We have found no record of what Dr. Hardy said that day. But no matter what he said in 1916, I believe it is important today for me to speak in favor of moving the statue to a different location than the Bell County Courthouse.
I’ve visited with some of my Black brothers and sisters about their thoughts on the statue. I’d like to share some of their remarks. “The statue is a constant reminder of a past where we were considered second-class citizens, which affects how we feel about ourselves even today. It’s a reminder of the hardship and abuse our ancestors had to endure just to survive from day to day. It’s a reminder that as Black people we were always made to feel ‘less than,’ that we could never be considered equals simply because of the color of our skin, and that our lives just did not matter.” After listening to my friends, I understood their perspectives on the statue.
If the statue is relocated, it will not erase the tragedy of the Civil War or the evil consequences of slavery in our country. But perhaps if it is removed from the front of a building that represents justice and equality, it can become a learning tool that reminds us of the tragic impact that racism has made on so many people’s lives.
There is never a justification for any form of racism to be tolerated. As a Christian university, we believe that this is a heart problem, and that the most effective ways to change hearts are through education and the work of the Holy Spirit. At Mary Hardin-Baylor, we are dedicated to providing opportunities for our students to experience both.

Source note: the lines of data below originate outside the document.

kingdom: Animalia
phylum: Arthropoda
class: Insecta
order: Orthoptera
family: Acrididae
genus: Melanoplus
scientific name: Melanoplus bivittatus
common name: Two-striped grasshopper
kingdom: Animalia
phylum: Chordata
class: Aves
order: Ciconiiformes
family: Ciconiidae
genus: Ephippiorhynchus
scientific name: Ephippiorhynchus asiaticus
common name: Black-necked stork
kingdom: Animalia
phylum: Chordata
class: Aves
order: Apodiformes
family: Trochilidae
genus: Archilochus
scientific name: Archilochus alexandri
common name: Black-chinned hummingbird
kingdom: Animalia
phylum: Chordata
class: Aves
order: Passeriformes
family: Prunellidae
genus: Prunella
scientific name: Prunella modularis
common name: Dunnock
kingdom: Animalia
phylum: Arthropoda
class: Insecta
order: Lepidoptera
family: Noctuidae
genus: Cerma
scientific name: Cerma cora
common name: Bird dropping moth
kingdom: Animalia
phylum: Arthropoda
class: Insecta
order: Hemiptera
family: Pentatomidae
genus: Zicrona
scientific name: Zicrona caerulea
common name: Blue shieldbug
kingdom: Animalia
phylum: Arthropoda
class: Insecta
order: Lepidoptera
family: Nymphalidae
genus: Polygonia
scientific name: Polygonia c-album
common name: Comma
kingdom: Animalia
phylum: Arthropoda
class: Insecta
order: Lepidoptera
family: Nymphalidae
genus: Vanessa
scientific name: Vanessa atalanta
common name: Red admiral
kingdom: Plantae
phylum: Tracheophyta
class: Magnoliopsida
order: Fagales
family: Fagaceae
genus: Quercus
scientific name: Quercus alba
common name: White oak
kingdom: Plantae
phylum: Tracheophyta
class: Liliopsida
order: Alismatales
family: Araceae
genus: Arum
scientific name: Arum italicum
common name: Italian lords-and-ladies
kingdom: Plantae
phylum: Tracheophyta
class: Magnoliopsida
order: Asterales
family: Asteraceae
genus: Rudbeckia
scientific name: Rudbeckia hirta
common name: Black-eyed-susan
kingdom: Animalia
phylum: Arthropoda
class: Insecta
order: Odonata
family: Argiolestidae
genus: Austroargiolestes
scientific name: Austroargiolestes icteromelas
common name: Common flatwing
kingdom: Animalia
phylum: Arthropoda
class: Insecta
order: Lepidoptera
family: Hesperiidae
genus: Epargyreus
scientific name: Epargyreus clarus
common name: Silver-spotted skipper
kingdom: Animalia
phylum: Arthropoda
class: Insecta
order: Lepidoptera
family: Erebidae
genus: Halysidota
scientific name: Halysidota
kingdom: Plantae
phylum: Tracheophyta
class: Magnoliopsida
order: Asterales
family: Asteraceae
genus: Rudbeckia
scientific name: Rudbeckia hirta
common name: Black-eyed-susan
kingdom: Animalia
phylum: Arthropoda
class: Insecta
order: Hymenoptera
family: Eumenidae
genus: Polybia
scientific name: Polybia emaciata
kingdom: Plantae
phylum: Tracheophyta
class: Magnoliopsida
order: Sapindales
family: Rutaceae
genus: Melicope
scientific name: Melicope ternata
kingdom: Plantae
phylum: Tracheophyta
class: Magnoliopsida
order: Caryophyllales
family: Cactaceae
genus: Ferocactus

This does not mean that our school is above reproach regarding racism. The history of our university includes examples that we now find to be reprehensible. While we are grateful that the founders of our institution worked with conviction to establish the first Baptist university in Texas, they also were owners of enslaved people. The same was true for some of the university’s other early leaders. Although the university’s archives have little information about it, in 1920 there was a campus club associated with the KKK. Thankfully, it lasted only one year. Our yearbooks contain instances of blackface and Southern-themed skits which remain sad reminders of ignorance and racial insensitivity. Even today, we still have much work to do.